Algorithms_6_HashTable

A hash table is a generalization of the simpler notion of an ordinary array. Directly addressing into an ordinary array makes effective use of our ability to examine an arbitrary position in an array in big O(1) time. Direct addressing is applicable when we can afford to allocate an array that has one position for every possible key.

  When the number of keys actually stored is small relative to the total number of possible keys, Hash tables become an effective alternative to directly addressing an array, since a hash table typically use an array of size proportional to the number of keys actually stored.

  Instead of using the key as an array index directly, the array index is computed from the key.

  Direct-address table is a simple technique that works well when the universe U of keys is reasonably small.

  When the set k of keys stored in a dictionary is much smaller than the universal U of all possible keys, a hash table require much less storage than a direct-address table.

  With direct addressing, an element with key k is stored in slot k. With hashing the element is stored in slot h(k), so h(k) is the hash value of key k. There is one hitch: two keys may hash to the same slot, We call this situation a collision. In chaining, we put all the elements that hash to the same slot in a linked list.

  A good hash function satisfies the assumption of simple uniform hashing: each key is equally likely to hash to any of the m slots, independently of where any other key has hash to .

  The division method computes the hash value as the remainder when the key is divided by a specified prime number. This method frequently gives good results, assume that the prime number is chosen to be unrelated to any patterns in the distribution of keys.

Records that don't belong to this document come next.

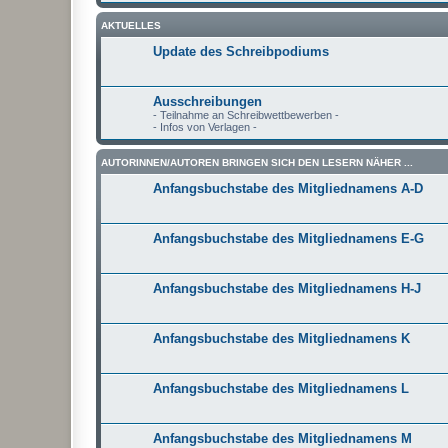
AKTUELLES
Update des Schreibpodiums
Ausschreibungen
- Teilnahme an Schreibwettbewerben -
- Infos von Verlagen -
AUTORINNEN/AUTOREN BRINGEN SICH DEN LESERN NÄHER ...
Anfangsbuchstabe des Mitgliednamens A-D
Anfangsbuchstabe des Mitgliednamens E-G
Anfangsbuchstabe des Mitgliednamens H-J
Anfangsbuchstabe des Mitgliednamens K
Anfangsbuchstabe des Mitgliednamens L
Anfangsbuchstabe des Mitgliednamens M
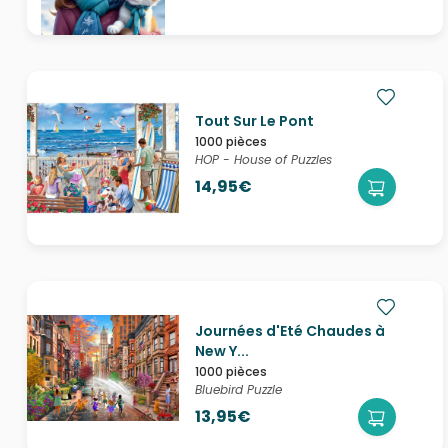
Tout Sur Le Pont
1000 pièces
HOP - House of Puzzles
14,95€
Journées d'Eté Chaudes à
New Y...
1000 pièces
Bluebird Puzzle
13,95€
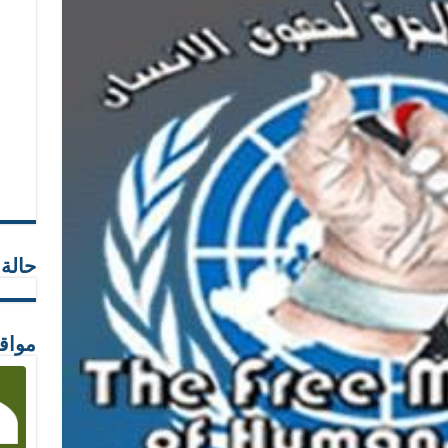
حالة
مواق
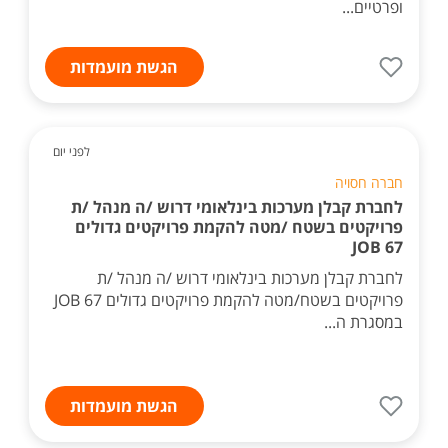
ופרטיים...
הגשת מועמדות
לפני יום
חברה חסויה
לחברת קבלן מערכות בינלאומי דרוש /ה מנהל /ת
פרויקטים בשטח /מטה להקמת פרויקטים גדולים
JOB 67
לחברת קבלן מערכות בינלאומי דרוש /ה מנהל /ת
פרויקטים בשטח/מטה להקמת פרויקטים גדולים JOB 67
במסגרת ה...
הגשת מועמדות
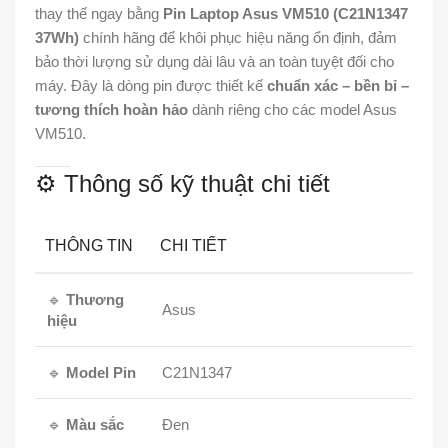
thay thế ngay bằng
Pin Laptop Asus VM510 (C21N1347
37Wh)
chính hãng để khôi phục hiệu năng ổn định, đảm
bảo thời lượng sử dụng dài lâu và an toàn tuyệt đối cho
máy. Đây là dòng pin được thiết kế
chuẩn xác – bền bỉ –
tương thích hoàn hảo
dành riêng cho các model Asus
VM510.
⚙️ Thông số kỹ thuật chi tiết
THÔNG TIN
CHI TIẾT
🔹
Thương
Asus
hiệu
🔹
Model Pin
C21N1347
🔹
Màu sắc
Đen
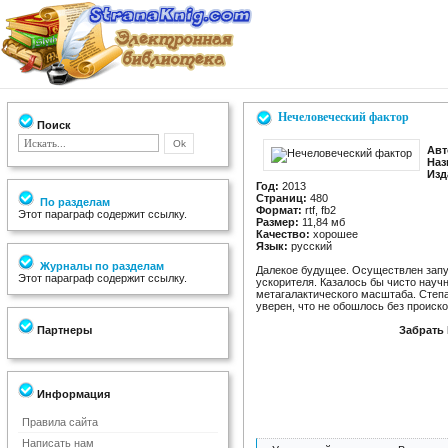
Нечеловеческий фактор
Поиск
Авт
Наз
Изд
Год:
2013
Страниц:
480
По разделам
Формат:
rtf, fb2
Этот параграф содержит ссылку.
Размер:
11,84 мб
Качество:
хорошее
Язык:
русский
Журналы по разделам
Далекое будущее. Осуществлен запус
Этот параграф содержит ссылку.
ускорителя. Казалось бы чисто науч
метагалактического масштаба. Степа
уверен, что не обошлось без происк
Партнеры
Забрать
Информация
Правила сайта
Написать нам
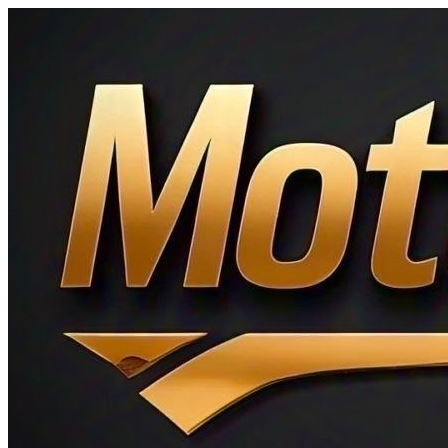
Ir
al
contenido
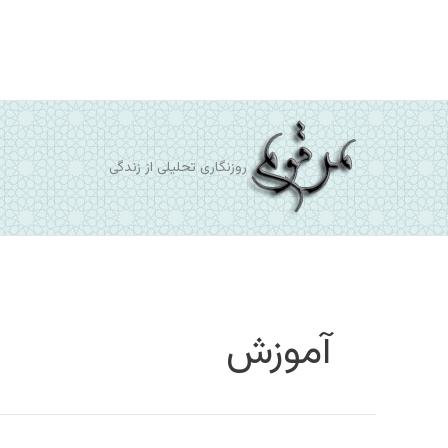
رش
ه
حتوا
روزنگاری تحلیلی از زندگی
آموزش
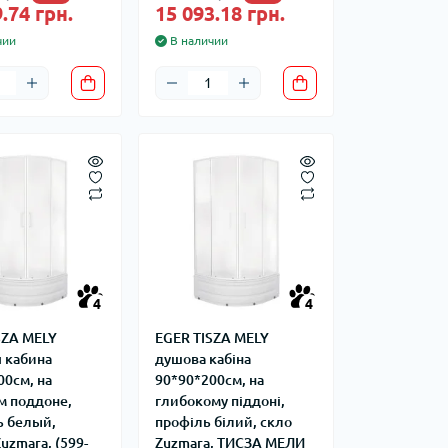
.74 грн.
15 093.18 грн.
чии
В наличии
4
4
SZA MELY
EGER TISZA MELY
 кабина
душова кабіна
00см, на
90*90*200см, на
м поддоне,
глибокому піддоні,
 белый,
профіль білий, скло
uzmara, (599-
Zuzmara, ТИСЗА МЕЛИ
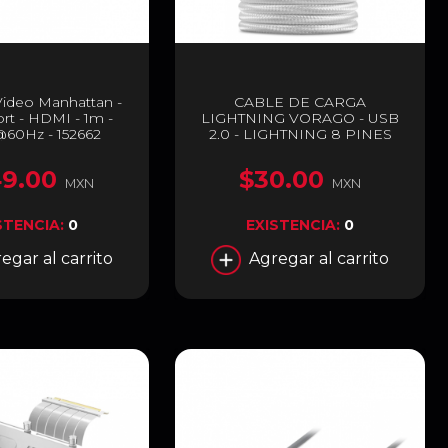
Video Manhattan -
CABLE DE CARGA
rt - HDMI - 1m -
LIGHTNING VORAGO - USB
60Hz - 152662
2.0 - LIGHTNING 8 PINES
CAB-119/B
9.00
$30.00
MXN
MXN
STENCIA:
0
EXISTENCIA:
0
egar al carrito
Agregar al carrito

 In the division method for creating hash function. We map a key k into one of m slots by taking the remainder of k divided by m. That is, h(k) = k mod m , etc, size m=12 k=100 h(k) =4

 When using the division method, we usually avoid certain value of m, For example, m should not be a power of 2 .

 A prime not too close to an exact power of 2 is often a good choise for m

 The multiplication method for creating hash functions operates in 2 steps. First, we multiply the key k by a constant A in the range 0<A<1 and extract the fractional part of kA. Then, we multiply this value by m and take the floor of the result.

 H(k) = m(kA mod 1)

 kA mod 1 means the fractional part of kA

 An advantage of the multiplication method is that the value of m is not critical. We typically choose it to be a power of 2, since we can then easily implement the function on most computers as follows.

 The main idea behind universal hashing is to select the hash function at random from a carefully designed class of functions at the beginning of exexution.

 Designing a universal class of hash functions by choosing a prime number p large enough so that every possible key k is in the range 0 to p-1, inclusive, Let Z1 denote the set {0,1,2…..p-1}，and let Z2 denote the set {1,2,3……p-1}. Because we assume that the size of the universal of keys is greater than the number of slots in the hash table ,we have p>m

 Ha,b(k) = ((ak+b) mod p) mod m

 Etc p=17 m=6

 H3,4(8) =5

Perfecting hashing : The basic idea to create a perfect hashing scheme is simple. We use a  two-level hashing scheme with universal hashing at each level.